= Beginning of Section =

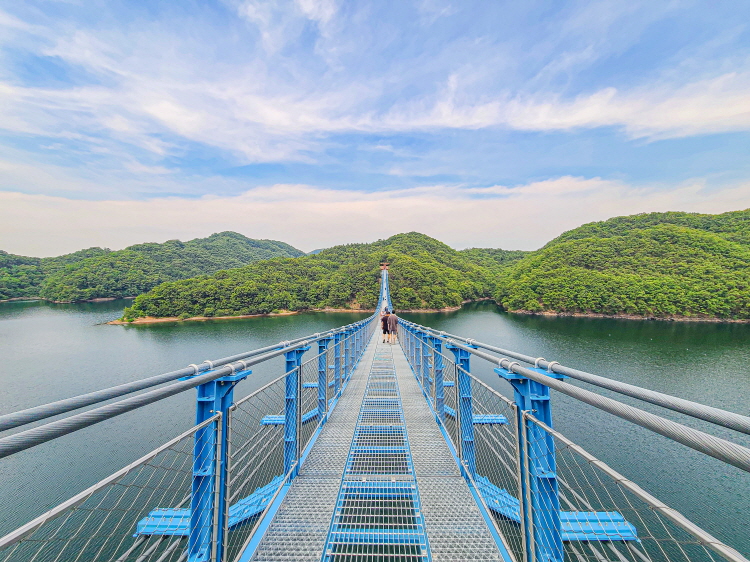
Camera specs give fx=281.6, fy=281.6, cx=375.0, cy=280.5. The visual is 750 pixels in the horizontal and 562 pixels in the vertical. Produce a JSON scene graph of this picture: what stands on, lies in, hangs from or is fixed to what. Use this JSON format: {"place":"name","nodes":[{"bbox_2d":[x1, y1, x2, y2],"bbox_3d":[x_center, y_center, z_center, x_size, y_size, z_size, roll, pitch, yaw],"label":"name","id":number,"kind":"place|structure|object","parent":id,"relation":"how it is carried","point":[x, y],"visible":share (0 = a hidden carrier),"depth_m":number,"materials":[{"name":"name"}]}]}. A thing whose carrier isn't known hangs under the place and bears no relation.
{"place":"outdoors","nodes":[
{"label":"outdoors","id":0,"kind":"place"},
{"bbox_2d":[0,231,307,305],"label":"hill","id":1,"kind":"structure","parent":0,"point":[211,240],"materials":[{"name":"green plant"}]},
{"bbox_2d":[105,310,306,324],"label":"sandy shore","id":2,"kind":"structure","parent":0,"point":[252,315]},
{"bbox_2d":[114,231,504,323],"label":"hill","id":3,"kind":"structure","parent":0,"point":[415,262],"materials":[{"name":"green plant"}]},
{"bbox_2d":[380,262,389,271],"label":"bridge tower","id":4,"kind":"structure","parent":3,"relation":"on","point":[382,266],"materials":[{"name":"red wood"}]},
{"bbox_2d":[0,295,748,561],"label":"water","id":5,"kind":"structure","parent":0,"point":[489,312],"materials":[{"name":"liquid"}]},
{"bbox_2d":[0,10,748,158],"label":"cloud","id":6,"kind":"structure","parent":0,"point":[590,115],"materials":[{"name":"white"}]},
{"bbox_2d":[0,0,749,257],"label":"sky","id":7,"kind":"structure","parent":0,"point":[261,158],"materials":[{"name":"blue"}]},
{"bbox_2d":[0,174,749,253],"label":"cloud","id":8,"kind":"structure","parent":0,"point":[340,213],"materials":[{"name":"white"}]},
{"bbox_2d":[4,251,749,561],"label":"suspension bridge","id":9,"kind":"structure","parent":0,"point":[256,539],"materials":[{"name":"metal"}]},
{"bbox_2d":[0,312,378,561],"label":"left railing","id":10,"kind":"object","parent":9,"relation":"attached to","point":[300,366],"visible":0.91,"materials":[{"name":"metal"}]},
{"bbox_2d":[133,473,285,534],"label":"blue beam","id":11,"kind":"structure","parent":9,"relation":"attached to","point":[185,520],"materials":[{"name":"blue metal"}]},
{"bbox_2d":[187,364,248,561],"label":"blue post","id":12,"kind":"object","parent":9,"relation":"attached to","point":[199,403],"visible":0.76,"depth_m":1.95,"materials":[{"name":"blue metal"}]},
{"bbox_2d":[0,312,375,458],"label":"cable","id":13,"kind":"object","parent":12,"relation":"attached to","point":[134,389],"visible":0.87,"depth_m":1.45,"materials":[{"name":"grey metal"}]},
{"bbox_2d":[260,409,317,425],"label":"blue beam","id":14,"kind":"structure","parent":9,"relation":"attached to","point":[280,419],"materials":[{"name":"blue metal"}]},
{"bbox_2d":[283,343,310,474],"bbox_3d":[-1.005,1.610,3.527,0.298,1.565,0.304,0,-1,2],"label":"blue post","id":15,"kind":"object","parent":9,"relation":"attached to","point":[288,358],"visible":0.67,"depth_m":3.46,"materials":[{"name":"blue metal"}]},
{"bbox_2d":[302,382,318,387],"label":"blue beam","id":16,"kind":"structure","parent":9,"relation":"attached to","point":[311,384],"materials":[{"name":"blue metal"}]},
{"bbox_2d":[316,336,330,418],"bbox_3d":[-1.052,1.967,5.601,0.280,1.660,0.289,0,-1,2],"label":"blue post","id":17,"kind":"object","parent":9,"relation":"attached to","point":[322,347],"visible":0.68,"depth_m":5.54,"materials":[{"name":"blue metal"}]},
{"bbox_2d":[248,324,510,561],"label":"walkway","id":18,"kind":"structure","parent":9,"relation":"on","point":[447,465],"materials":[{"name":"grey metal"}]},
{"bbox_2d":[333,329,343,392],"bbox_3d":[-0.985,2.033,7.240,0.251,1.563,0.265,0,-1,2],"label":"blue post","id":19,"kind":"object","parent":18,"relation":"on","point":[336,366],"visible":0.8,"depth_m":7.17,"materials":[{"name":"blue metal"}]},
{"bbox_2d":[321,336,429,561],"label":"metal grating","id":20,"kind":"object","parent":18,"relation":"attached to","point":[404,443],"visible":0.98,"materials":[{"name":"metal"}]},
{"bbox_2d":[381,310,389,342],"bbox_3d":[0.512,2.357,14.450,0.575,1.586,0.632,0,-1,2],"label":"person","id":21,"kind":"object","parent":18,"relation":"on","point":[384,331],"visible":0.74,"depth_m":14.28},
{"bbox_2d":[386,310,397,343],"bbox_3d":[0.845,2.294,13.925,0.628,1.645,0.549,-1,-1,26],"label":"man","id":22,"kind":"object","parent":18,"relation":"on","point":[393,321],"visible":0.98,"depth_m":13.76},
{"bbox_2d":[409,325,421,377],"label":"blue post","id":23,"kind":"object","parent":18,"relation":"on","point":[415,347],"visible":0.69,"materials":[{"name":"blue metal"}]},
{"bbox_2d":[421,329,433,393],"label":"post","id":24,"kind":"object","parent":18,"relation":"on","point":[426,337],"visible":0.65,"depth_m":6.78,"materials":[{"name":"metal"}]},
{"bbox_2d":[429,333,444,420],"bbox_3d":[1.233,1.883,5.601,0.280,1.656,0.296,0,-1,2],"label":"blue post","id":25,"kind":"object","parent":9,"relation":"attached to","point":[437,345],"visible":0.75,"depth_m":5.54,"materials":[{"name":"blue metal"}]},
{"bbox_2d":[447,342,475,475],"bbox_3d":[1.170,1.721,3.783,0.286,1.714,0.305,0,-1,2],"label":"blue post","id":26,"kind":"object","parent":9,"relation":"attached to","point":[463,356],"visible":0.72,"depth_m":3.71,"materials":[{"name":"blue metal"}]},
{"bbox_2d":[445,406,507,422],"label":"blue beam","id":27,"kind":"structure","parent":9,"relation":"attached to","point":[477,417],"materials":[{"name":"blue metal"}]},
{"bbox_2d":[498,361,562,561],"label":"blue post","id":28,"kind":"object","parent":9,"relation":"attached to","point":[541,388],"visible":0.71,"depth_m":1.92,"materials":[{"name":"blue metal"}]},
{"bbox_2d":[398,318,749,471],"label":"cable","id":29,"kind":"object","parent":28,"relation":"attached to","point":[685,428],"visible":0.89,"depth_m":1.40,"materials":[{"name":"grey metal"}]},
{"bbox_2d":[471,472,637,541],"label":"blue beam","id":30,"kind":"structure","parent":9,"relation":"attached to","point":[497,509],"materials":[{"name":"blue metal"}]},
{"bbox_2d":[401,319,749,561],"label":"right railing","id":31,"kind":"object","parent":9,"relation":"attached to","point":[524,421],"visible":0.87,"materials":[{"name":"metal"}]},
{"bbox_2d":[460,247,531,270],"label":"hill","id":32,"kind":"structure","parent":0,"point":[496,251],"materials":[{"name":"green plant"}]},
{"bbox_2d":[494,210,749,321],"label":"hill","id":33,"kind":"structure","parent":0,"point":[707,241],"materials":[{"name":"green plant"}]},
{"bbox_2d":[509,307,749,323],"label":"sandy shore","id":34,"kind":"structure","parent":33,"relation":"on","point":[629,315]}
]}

= End of Section =

*Exercise aim:*
The material above is to be transcribed exactly, with all pictures omitted.

*Exercise solution:*
Camera specs give fx=281.6, fy=281.6, cx=375.0, cy=280.5. The visual is 750 pixels in the horizontal and 562 pixels in the vertical. Produce a JSON scene graph of this picture: what stands on, lies in, hangs from or is fixed to what. Use this JSON format: {"place":"name","nodes":[{"bbox_2d":[x1, y1, x2, y2],"bbox_3d":[x_center, y_center, z_center, x_size, y_size, z_size, roll, pitch, yaw],"label":"name","id":number,"kind":"place|structure|object","parent":id,"relation":"how it is carried","point":[x, y],"visible":share (0 = a hidden carrier),"depth_m":number,"materials":[{"name":"name"}]}]}. A thing whose carrier isn't known hangs under the place and bears no relation.
{"place":"outdoors","nodes":[
{"label":"outdoors","id":0,"kind":"place"},
{"bbox_2d":[0,231,307,305],"label":"hill","id":1,"kind":"structure","parent":0,"point":[211,240],"materials":[{"name":"green plant"}]},
{"bbox_2d":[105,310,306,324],"label":"sandy shore","id":2,"kind":"structure","parent":0,"point":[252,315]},
{"bbox_2d":[114,231,504,323],"label":"hill","id":3,"kind":"structure","parent":0,"point":[415,262],"materials":[{"name":"green plant"}]},
{"bbox_2d":[380,262,389,271],"label":"bridge tower","id":4,"kind":"structure","parent":3,"relation":"on","point":[382,266],"materials":[{"name":"red wood"}]},
{"bbox_2d":[0,295,748,561],"label":"water","id":5,"kind":"structure","parent":0,"point":[489,312],"materials":[{"name":"liquid"}]},
{"bbox_2d":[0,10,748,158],"label":"cloud","id":6,"kind":"structure","parent":0,"point":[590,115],"materials":[{"name":"white"}]},
{"bbox_2d":[0,0,749,257],"label":"sky","id":7,"kind":"structure","parent":0,"point":[261,158],"materials":[{"name":"blue"}]},
{"bbox_2d":[0,174,749,253],"label":"cloud","id":8,"kind":"structure","parent":0,"point":[340,213],"materials":[{"name":"white"}]},
{"bbox_2d":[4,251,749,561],"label":"suspension bridge","id":9,"kind":"structure","parent":0,"point":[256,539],"materials":[{"name":"metal"}]},
{"bbox_2d":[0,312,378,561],"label":"left railing","id":10,"kind":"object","parent":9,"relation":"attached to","point":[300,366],"visible":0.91,"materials":[{"name":"metal"}]},
{"bbox_2d":[133,473,285,534],"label":"blue beam","id":11,"kind":"structure","parent":9,"relation":"attached to","point":[185,520],"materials":[{"name":"blue metal"}]},
{"bbox_2d":[187,364,248,561],"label":"blue post","id":12,"kind":"object","parent":9,"relation":"attached to","point":[199,403],"visible":0.76,"depth_m":1.95,"materials":[{"name":"blue metal"}]},
{"bbox_2d":[0,312,375,458],"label":"cable","id":13,"kind":"object","parent":12,"relation":"attached to","point":[134,389],"visible":0.87,"depth_m":1.45,"materials":[{"name":"grey metal"}]},
{"bbox_2d":[260,409,317,425],"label":"blue beam","id":14,"kind":"structure","parent":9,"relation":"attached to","point":[280,419],"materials":[{"name":"blue metal"}]},
{"bbox_2d":[283,343,310,474],"bbox_3d":[-1.005,1.610,3.527,0.298,1.565,0.304,0,-1,2],"label":"blue post","id":15,"kind":"object","parent":9,"relation":"attached to","point":[288,358],"visible":0.67,"depth_m":3.46,"materials":[{"name":"blue metal"}]},
{"bbox_2d":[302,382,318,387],"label":"blue beam","id":16,"kind":"structure","parent":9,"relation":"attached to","point":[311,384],"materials":[{"name":"blue metal"}]},
{"bbox_2d":[316,336,330,418],"bbox_3d":[-1.052,1.967,5.601,0.280,1.660,0.289,0,-1,2],"label":"blue post","id":17,"kind":"object","parent":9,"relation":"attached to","point":[322,347],"visible":0.68,"depth_m":5.54,"materials":[{"name":"blue metal"}]},
{"bbox_2d":[248,324,510,561],"label":"walkway","id":18,"kind":"structure","parent":9,"relation":"on","point":[447,465],"materials":[{"name":"grey metal"}]},
{"bbox_2d":[333,329,343,392],"bbox_3d":[-0.985,2.033,7.240,0.251,1.563,0.265,0,-1,2],"label":"blue post","id":19,"kind":"object","parent":18,"relation":"on","point":[336,366],"visible":0.8,"depth_m":7.17,"materials":[{"name":"blue metal"}]},
{"bbox_2d":[321,336,429,561],"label":"metal grating","id":20,"kind":"object","parent":18,"relation":"attached to","point":[404,443],"visible":0.98,"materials":[{"name":"metal"}]},
{"bbox_2d":[381,310,389,342],"bbox_3d":[0.512,2.357,14.450,0.575,1.586,0.632,0,-1,2],"label":"person","id":21,"kind":"object","parent":18,"relation":"on","point":[384,331],"visible":0.74,"depth_m":14.28},
{"bbox_2d":[386,310,397,343],"bbox_3d":[0.845,2.294,13.925,0.628,1.645,0.549,-1,-1,26],"label":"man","id":22,"kind":"object","parent":18,"relation":"on","point":[393,321],"visible":0.98,"depth_m":13.76},
{"bbox_2d":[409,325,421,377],"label":"blue post","id":23,"kind":"object","parent":18,"relation":"on","point":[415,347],"visible":0.69,"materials":[{"name":"blue metal"}]},
{"bbox_2d":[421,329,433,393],"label":"post","id":24,"kind":"object","parent":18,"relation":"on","point":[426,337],"visible":0.65,"depth_m":6.78,"materials":[{"name":"metal"}]},
{"bbox_2d":[429,333,444,420],"bbox_3d":[1.233,1.883,5.601,0.280,1.656,0.296,0,-1,2],"label":"blue post","id":25,"kind":"object","parent":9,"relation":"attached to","point":[437,345],"visible":0.75,"depth_m":5.54,"materials":[{"name":"blue metal"}]},
{"bbox_2d":[447,342,475,475],"bbox_3d":[1.170,1.721,3.783,0.286,1.714,0.305,0,-1,2],"label":"blue post","id":26,"kind":"object","parent":9,"relation":"attached to","point":[463,356],"visible":0.72,"depth_m":3.71,"materials":[{"name":"blue metal"}]},
{"bbox_2d":[445,406,507,422],"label":"blue beam","id":27,"kind":"structure","parent":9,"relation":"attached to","point":[477,417],"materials":[{"name":"blue metal"}]},
{"bbox_2d":[498,361,562,561],"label":"blue post","id":28,"kind":"object","parent":9,"relation":"attached to","point":[541,388],"visible":0.71,"depth_m":1.92,"materials":[{"name":"blue metal"}]},
{"bbox_2d":[398,318,749,471],"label":"cable","id":29,"kind":"object","parent":28,"relation":"attached to","point":[685,428],"visible":0.89,"depth_m":1.40,"materials":[{"name":"grey metal"}]},
{"bbox_2d":[471,472,637,541],"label":"blue beam","id":30,"kind":"structure","parent":9,"relation":"attached to","point":[497,509],"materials":[{"name":"blue metal"}]},
{"bbox_2d":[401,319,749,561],"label":"right railing","id":31,"kind":"object","parent":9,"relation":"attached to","point":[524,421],"visible":0.87,"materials":[{"name":"metal"}]},
{"bbox_2d":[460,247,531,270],"label":"hill","id":32,"kind":"structure","parent":0,"point":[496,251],"materials":[{"name":"green plant"}]},
{"bbox_2d":[494,210,749,321],"label":"hill","id":33,"kind":"structure","parent":0,"point":[707,241],"materials":[{"name":"green plant"}]},
{"bbox_2d":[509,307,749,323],"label":"sandy shore","id":34,"kind":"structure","parent":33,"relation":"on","point":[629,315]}
]}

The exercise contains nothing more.